(Extracted data entries)
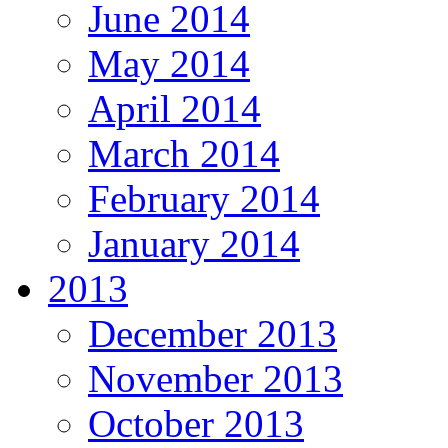
June 2014
May 2014
April 2014
March 2014
February 2014
January 2014
2013
December 2013
November 2013
October 2013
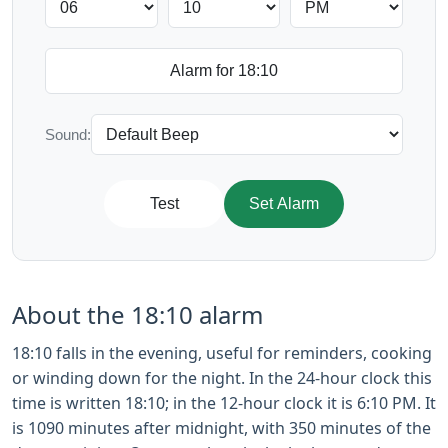
Sound:
Test
Set Alarm
About the 18:10 alarm
18:10 falls in the evening, useful for reminders, cooking
or winding down for the night. In the 24-hour clock this
time is written 18:10; in the 12-hour clock it is 6:10 PM. It
is 1090 minutes after midnight, with 350 minutes of the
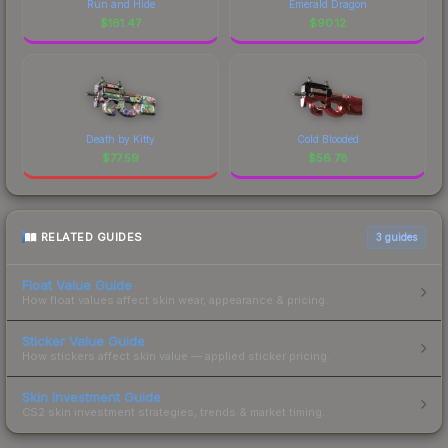
Run and Hide
Emerald Dragon
$
161.47
$
90.12
Death by Kitty
Cold Blooded
$
77.59
$
56.78
RELATED GUIDES
3
guides
Float Value Guide
How float values affect skin wear, appearance & pricing.
Sticker Value Guide
How stickers affect skin value — applied sticker pricing.
Skin Investment Guide
CS2 skin investment strategies, trends & market timing.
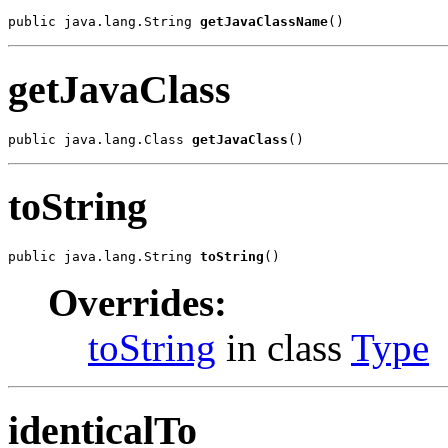
public java.lang.String 
getJavaClassName
()
getJavaClass
public java.lang.Class 
getJavaClass
()
toString
public java.lang.String 
toString
()
Overrides:
toString
in class
Type
identicalTo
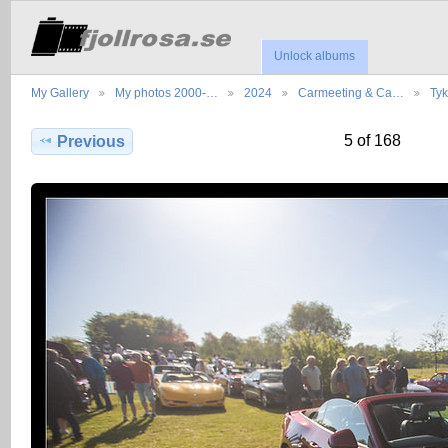
Unlock albums
My Gallery
My photos 2000-…
2024
Carmeeting & Ca…
Ty
5 of 168
Previous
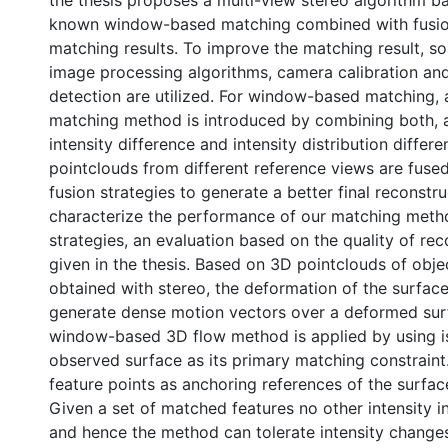
the thesis proposes a multi-view stereo algorithm b
known window-based matching combined with fusion
matching results. To improve the matching result, s
image processing algorithms, camera calibration a
detection are utilized. For window-based matching,
matching method is introduced by combining both, 
intensity difference and intensity distribution differ
pointclouds from different reference views are fuse
fusion strategies to generate a better final reconstru
characterize the performance of our matching meth
strategies, an evaluation based on the quality of rec
given in the thesis. Based on 3D pointclouds of obje
obtained with stereo, the deformation of the surface
generate dense motion vectors over a deformed sur
window-based 3D flow method is applied by using i
observed surface as its primary matching constrain
feature points as anchoring references of the surfa
Given a set of matched features no other intensity i
and hence the method can tolerate intensity change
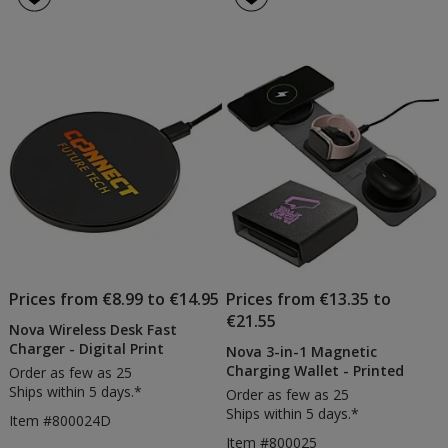
Prices from €8.99 to €14.95
Prices from €13.35 to
€21.55
Nova Wireless Desk Fast
Charger - Digital Print
Nova 3-in-1 Magnetic
Charging Wallet - Printed
Order as few as 25
Ships within 5 days.*
Order as few as 25
Ships within 5 days.*
Item #800024D
Item #800025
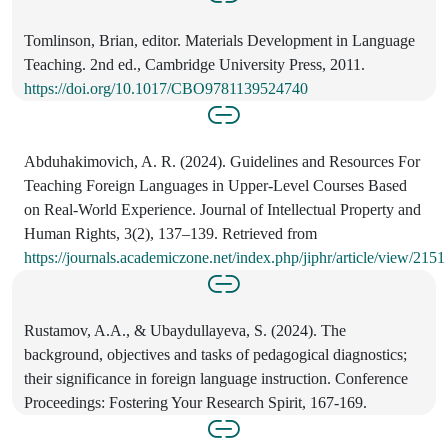
Tomlinson, Brian, editor. Materials Development in Language
Teaching. 2nd ed., Cambridge University Press, 2011.
https://doi.org/10.1017/CBO9781139524740
Abduhakimovich, A. R. (2024). Guidelines and Resources For
Teaching Foreign Languages in Upper-Level Courses Based
on Real-World Experience. Journal of Intellectual Property and
Human Rights, 3(2), 137–139. Retrieved from
https://journals.academiczone.net/index.php/jiphr/article/view/2151
Rustamov, A.A., & Ubaydullayeva, S. (2024). The
background, objectives and tasks of pedagogical diagnostics;
their significance in foreign language instruction. Conference
Proceedings: Fostering Your Research Spirit, 167-169.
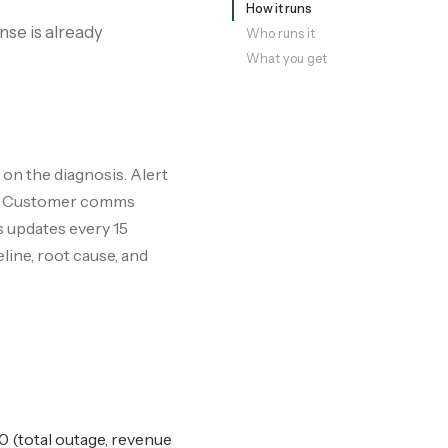
How it runs
nse is already
Who runs it
What you get
on the diagnosis. Alert
ed. Customer comms
s updates every 15
ine, root cause, and
0 (total outage, revenue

• **Assignment**
Only the lines from the beginning of the records up to and including the line with "Skin Investment Guide" should appear, exactly as they are, and no pictures.

• **Task output**
June 2014
May 2014
April 2014
March 2014
February 2014
January 2014
2013
December 2013
November 2013
October 2013
Sound:
Test
Set Alarm
About the 18:10 alarm
18:10 falls in the evening, useful for reminders, cooking
or winding down for the night. In the 24-hour clock this
time is written 18:10; in the 12-hour clock it is 6:10 PM. It
is 1090 minutes after midnight, with 350 minutes of the
Run and Hide
Emerald Dragon
$
161.47
$
90.12
Death by Kitty
Cold Blooded
$
77.59
$
56.78
RELATED GUIDES
3
guides
Float Value Guide
How float values affect skin wear, appearance & pricing.
Sticker Value Guide
How stickers affect skin value — applied sticker pricing.
Skin Investment Guide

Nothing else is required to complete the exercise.